Nicotine attitudes were hypothesized to alter brain activity in a way comparable to pharmacological dose-dependent responses. More specifically, nicotine dose-related thoughts were predicted to influence thalamic activity and functional coupling in the vmPFC, thus underscoring the significance of beliefs in modulating nicotine-induced responses.

A non-parametric technique was applied to confirm the association between beliefs and brain activity. To further understand the impact of nicotine on belief manipulation, an additional study was conducted with nicotine-dependent adult volunteers from the Dallas-Fort Worth area, including individuals who had never vaped before.

Cotinine, which is the primary metabolite of nicotine, was measured in saliva samples by high-performance liquid chromatography (HPLC) and mass spectrometry (MS). The United States Food and Drug Administration (FDA) May 2018 Guidance for Industry on Bioanalytical Method Validation was utilized to validate the cotinine detection techniques.

Study findings

Nicotine strength beliefs elicited dose-dependent responses by the thalamic region, a critical nicotine binding site. Nicotine-associated beliefs also altered the thalamic-vmPFC connection.

The perceived nicotine intensity of participants rose considerably as a function of their informed views about nicotine dose. However, there was no effect on nicotine intake, metabolism, or saturation.

Changes in cotinine concentrations caused by vaping were comparable across situations. This suggests that nicotine metabolism was unlikely to be a factor leading to any brain-based abnormalities.

Baseline carbon monoxide (CO) and desire levels were comparable across situations, thus indicating that education affected participant views about nicotine strength. Value-related thalamic activities responded to instructional attitudes about nicotine strength in a dose-dependent way.

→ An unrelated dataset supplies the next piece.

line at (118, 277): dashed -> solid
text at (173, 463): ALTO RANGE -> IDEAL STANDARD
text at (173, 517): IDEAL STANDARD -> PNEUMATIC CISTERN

No other brain areas exhibited comparable patterns in response to beliefs with the same statistical threshold. An independent anatomical mask was used for an area of interest (ROI) analysis, in which blood-oxygen-level-dependent (BOLD) signals from the thalamus were discriminated between taught belief conditions.

The allocation of belief conditions had much higher beta estimates than the surrogate distribution. Moreover, a 49% accuracy in decoding the taught belief condition from dispersed multivoxel patterns of thalamic activity was achieved, which was much higher than the chance level of 33%.

Subjective assessments of perceived nicotine intensity were associated with reward-related thalamic activities. Thus, subjective beliefs influenced by nicotine dosage instructions elicited dose-based thalamic responses. Nicotine beliefs did not affect reward-related striatal activity; however, these beliefs influenced the prefrontal-thalamic functional connection, as the ventral striatum monitored the value signal.

Nicotine beliefs impacted the functional association between the vmPFC and thalamus at the whole brain level and by ROI analysis. Comparatively, a different set of psychophysiological interaction (PPI) studies utilizing the ventral striatal region as the seed location did not reveal any significant alterations in functional relationships. Nicotine-related perceptions affected both thalamic activity and the prefrontal-thalamic connection in a dose-dependent manner.

Conclusions

Beliefs have a vital function in the brain, especially in addiction. In the current study, nicotine dose instructions affected users' perceptions of nicotine potency in e-cigarettes. These beliefs also influenced thalamic activity and functional connectivity in the prefrontal cortex-thalamus circuit.

The thalamic region, which is abundant in neuronal nicotinic acetylcholine receptors (nAChRs), is responsible for the attention-improving effects of nicotine. The vmPFC-thalamus circuit contains parametric data on beliefs and expectations, thus emphasizing their significance in abstract mental states. Nicotine-related thoughts also caused dose-based responses by the thalamus, which is a significant nicotine-binding site.